| ЦЕЛЬ ЗАДАНИЯ |
В тексте про поездку отца в Ялту сказано, где в основном сняты привезённые им фотографии. Где именно?

| ТЕКСТ ДОКУМЕНТА |
··········

Запомнился ещё один эпизод из этого же времени, связанный с фотографиями. Отца премировали путёвкой в Ялту. Он привез оттуда пачку больших блестящих фотографий, снятых в основном в Никитском Ботаническом саду. Отец гордился тем, что побывал в этой сказочной стране. В его гордости было как бы предчувствие того, что больше уже никогда ему не придется съездить ни в Крым, ни на Кавказ. Необыкновенность этой поездки отец видел ещё и в том, что некоторые снимки были сделаны на фоне церкви, в которой снимали «Праздник святого Иоргена» как раз тогда, когда отец отдыхал там. Я заметила, что мама иногда подолгу рассматривала эти снимки и тяжело вздыхала. А однажды, играя с куклами, я услышала, как она говорила соседке, показывая ей фотографии:
– Мне думается, что вот эта. Видишь, она тут с ним рядом, и тут тоже.
– Да брось ты, Клава, расстраиваться. Они все кобели. Как ступят за порог дома, так и забудут про всё на свете.
Дальше соседка говорила шёпотом, а мама слушала её с каменным лицом, и по нему катились редкие слёзы. Сердце моё сжималось от жалости к ней. Теперь я понимала, почему мама ни за что не хочет надевать берет и воротник-пелерину, которые отец привёз ей из Крыма и которые были связаны из непряденной длинноволосой шерсти крымских овец. Эти воротники и береты были тогда очень модными.

··········

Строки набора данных
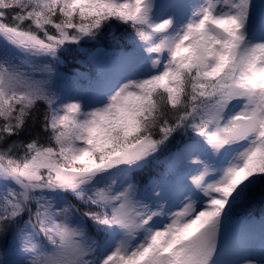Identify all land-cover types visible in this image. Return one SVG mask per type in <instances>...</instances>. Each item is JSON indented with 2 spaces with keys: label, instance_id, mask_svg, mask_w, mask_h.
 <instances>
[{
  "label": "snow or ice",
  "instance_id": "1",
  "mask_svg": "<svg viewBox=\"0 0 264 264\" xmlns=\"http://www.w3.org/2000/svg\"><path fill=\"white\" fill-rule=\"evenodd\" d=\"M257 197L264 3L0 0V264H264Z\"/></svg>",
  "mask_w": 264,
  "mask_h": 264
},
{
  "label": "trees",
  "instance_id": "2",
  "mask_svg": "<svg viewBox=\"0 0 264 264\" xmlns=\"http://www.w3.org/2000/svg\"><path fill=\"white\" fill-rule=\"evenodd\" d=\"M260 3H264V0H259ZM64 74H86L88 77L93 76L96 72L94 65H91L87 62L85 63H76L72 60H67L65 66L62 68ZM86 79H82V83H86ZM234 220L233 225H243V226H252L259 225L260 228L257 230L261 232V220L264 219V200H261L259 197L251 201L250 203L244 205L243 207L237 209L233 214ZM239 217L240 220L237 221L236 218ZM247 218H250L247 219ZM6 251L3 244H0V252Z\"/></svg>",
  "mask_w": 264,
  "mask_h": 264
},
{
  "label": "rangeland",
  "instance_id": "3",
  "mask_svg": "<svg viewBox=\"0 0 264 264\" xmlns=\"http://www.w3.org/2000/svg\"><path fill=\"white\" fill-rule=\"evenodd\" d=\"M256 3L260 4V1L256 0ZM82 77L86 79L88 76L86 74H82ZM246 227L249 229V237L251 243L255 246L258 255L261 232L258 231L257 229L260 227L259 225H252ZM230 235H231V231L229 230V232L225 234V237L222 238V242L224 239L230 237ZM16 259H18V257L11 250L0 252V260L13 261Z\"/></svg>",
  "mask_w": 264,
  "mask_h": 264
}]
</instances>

··········

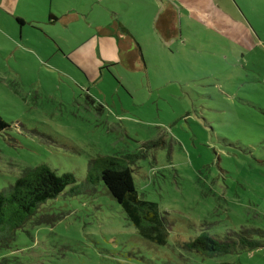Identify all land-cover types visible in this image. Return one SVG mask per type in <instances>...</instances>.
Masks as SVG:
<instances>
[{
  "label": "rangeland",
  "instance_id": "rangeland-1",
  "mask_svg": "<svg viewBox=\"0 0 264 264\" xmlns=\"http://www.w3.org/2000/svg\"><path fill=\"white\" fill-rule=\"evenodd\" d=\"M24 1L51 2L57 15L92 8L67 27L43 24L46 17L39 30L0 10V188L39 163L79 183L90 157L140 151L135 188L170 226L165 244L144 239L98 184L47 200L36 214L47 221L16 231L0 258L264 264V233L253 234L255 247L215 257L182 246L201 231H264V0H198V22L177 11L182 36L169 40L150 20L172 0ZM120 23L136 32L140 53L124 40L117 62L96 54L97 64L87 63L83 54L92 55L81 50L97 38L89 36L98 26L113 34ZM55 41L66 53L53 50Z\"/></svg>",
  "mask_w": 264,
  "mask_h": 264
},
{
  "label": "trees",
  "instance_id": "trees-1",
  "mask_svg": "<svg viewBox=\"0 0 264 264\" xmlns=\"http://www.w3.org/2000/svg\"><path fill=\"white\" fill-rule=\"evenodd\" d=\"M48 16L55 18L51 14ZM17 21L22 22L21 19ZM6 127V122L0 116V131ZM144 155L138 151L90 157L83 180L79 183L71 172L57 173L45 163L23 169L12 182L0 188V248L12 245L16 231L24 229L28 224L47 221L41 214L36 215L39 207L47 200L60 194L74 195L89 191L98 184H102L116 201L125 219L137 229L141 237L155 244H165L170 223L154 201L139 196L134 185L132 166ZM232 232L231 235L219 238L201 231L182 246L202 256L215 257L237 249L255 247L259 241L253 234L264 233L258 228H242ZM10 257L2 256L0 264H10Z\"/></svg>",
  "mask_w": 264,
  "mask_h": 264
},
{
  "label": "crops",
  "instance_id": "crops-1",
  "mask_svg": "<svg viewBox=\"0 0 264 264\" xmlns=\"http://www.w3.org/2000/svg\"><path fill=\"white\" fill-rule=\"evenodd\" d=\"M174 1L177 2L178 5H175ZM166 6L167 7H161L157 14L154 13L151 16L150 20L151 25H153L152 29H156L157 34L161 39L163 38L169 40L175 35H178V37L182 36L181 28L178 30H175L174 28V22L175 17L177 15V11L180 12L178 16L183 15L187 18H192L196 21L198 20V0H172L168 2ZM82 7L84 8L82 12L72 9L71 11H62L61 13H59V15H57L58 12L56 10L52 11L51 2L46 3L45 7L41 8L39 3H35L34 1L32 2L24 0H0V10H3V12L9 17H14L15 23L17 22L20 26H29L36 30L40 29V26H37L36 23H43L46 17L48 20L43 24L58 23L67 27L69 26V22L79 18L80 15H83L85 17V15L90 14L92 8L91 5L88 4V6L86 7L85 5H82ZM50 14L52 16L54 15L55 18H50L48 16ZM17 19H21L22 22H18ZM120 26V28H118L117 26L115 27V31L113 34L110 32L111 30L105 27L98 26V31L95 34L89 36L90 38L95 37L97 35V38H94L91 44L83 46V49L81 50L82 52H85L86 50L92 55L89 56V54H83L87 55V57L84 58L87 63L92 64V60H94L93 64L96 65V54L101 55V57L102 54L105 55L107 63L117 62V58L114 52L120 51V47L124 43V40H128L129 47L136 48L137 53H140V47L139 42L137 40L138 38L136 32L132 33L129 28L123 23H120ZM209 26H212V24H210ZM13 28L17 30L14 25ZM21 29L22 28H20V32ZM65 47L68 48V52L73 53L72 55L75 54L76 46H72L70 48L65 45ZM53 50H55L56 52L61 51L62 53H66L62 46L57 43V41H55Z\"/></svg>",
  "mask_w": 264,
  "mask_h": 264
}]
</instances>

··········

| ПОЛНЫЙ ОТВЕТ |
В Никитском Ботаническом саду.